Subterranean, homesick, Blues (although we don’t think he goes down much)

We sent Danny Smith down the re-opened Costermongers, Brum’s finest underground alternative drinking hole near a market, because he was going anyway. 

The weather today isn’t really weather just an unremarkable middle ground between everything. Spring is the ultimate liminal season. Probably best to put your head down and plough through till summer.

I’m in Birmingham and my feet have already began taking me to Costers, like there are ruts in the road. No conscious decision, like the newly reopened pub is the bottom of a steep hill.

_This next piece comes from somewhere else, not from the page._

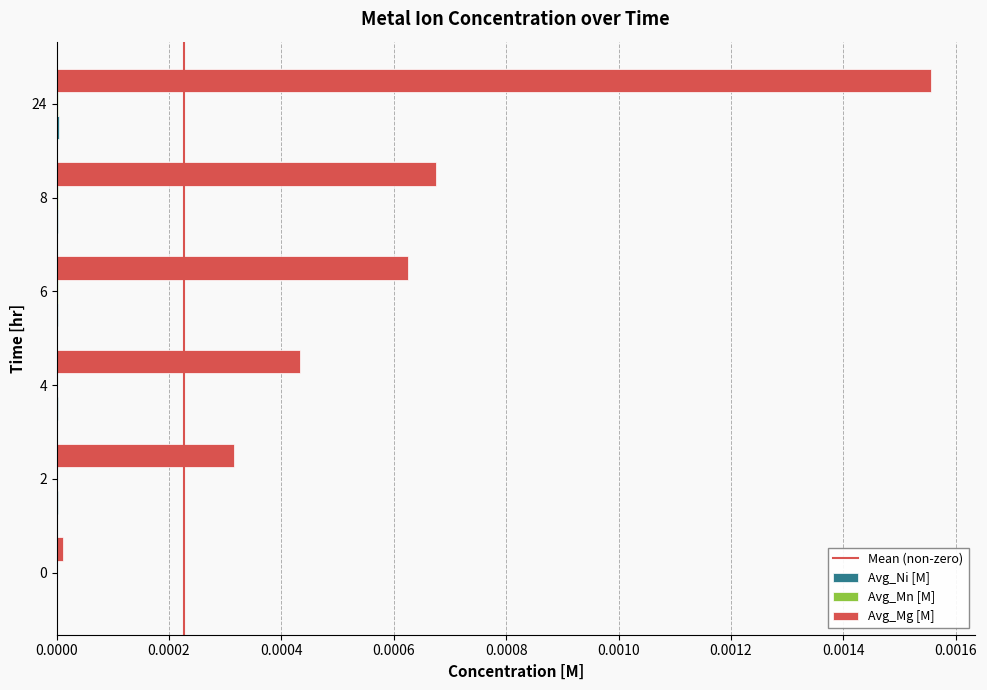

Which series has the largest range (max minus min)?

Avg_Mg [M]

The door is ajar and a sign proclaims “WE ARE OPEN!” as if the sign itself can’t believe it either. But the dark dark staircase still leads to the dark dark door and behind the dark dark door is two people behind the same old bar. A six foot viking type a couple of stone away from being intimidating and a vaguely familiar girl with a slightly grown out undercut and a comfortable hoodie. The guy had definitely spent more time on his look today. They continue their conversation somewhat performatively and I oblige them with a tip of the tongue blank the viking was having. (‘Westlife’ btw). They hand me Export I have no recollection of ordering, and in fact distinctly remember vowing never to drink it ever again. Time will make a liar of us all.

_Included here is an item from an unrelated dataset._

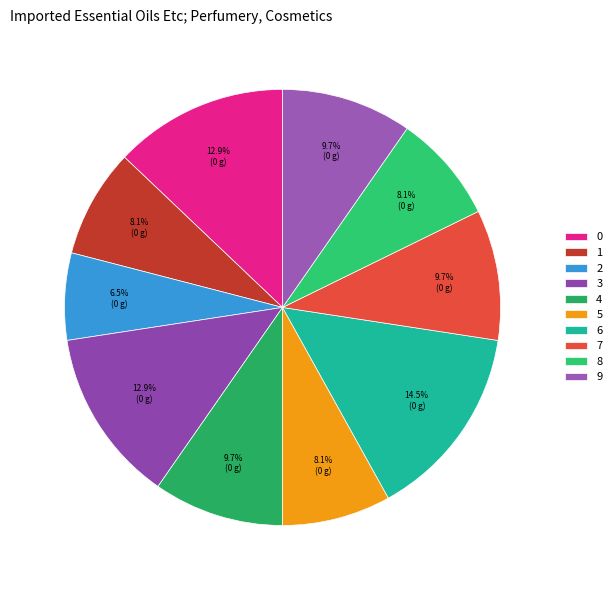

What is the change in value from 1 to 3?

+3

The place is empty, not hallowed empty, comfortably, a waiting empty. Maybe empty is wrong but it is full of ghosts, for me anyway too many nights squeezing through the crowd, cigarette smoke and petula oil. Our usual table is still there, I sit near it, but not at it. An wary eye kept on the past. I glance over and a prison yard full of memories shank me all at once.

The place hasn’t changed much, a splash of paint here and there. There is a security camera directly trained on our old table now, and they’ve plastered over the hole in the wall where we used to stuff the empty cans of our smuggled beer. I’m a little overwhelmed, a lot of people that used to be here are not around anymore, not even me. I suppose Im mourning a life a used to have. Not death as we understand it, but the tarot’s Death, one meaning change.

I’m glad Costers is back: Birmingham will need places like this, as the town centre is sold off by a bankrupt council, all its spaces will become corporate u-spaces, identical from any other bland glass and potted plant temple to nothing. The trouble being the more homogenised a place becomes, the more uninhabitable it’ll become to actual humans. So all that’s left in these vast and air-conditioned benign waiting room cities are people that positively titillated at the thought of 47 types of gin behind the bar and who’s idea of ‘daring’ is the corporate axe throwing event their office went to for a charity night.

It’s still loud, the music played at spleen vibration levels, but it has to be because the acoustics make two people speaking at the bar sound like they’re shouting their conversations directly into your ears. And it’s still cold, I forgot that about Costers, cold until the crowd made the sweat run from the walls. Maybe it’s the ghosts, or maybe I’m looking at it wrong. I’m the ghost, a shade, definitely more gravy than the grave, a shadow of an old life watching my tribe from a place only a few steps but a lifetime away.

Author: Danny Smith

Danny Smith is a writer and malcontent, Contributing Editor of Paradise Circus.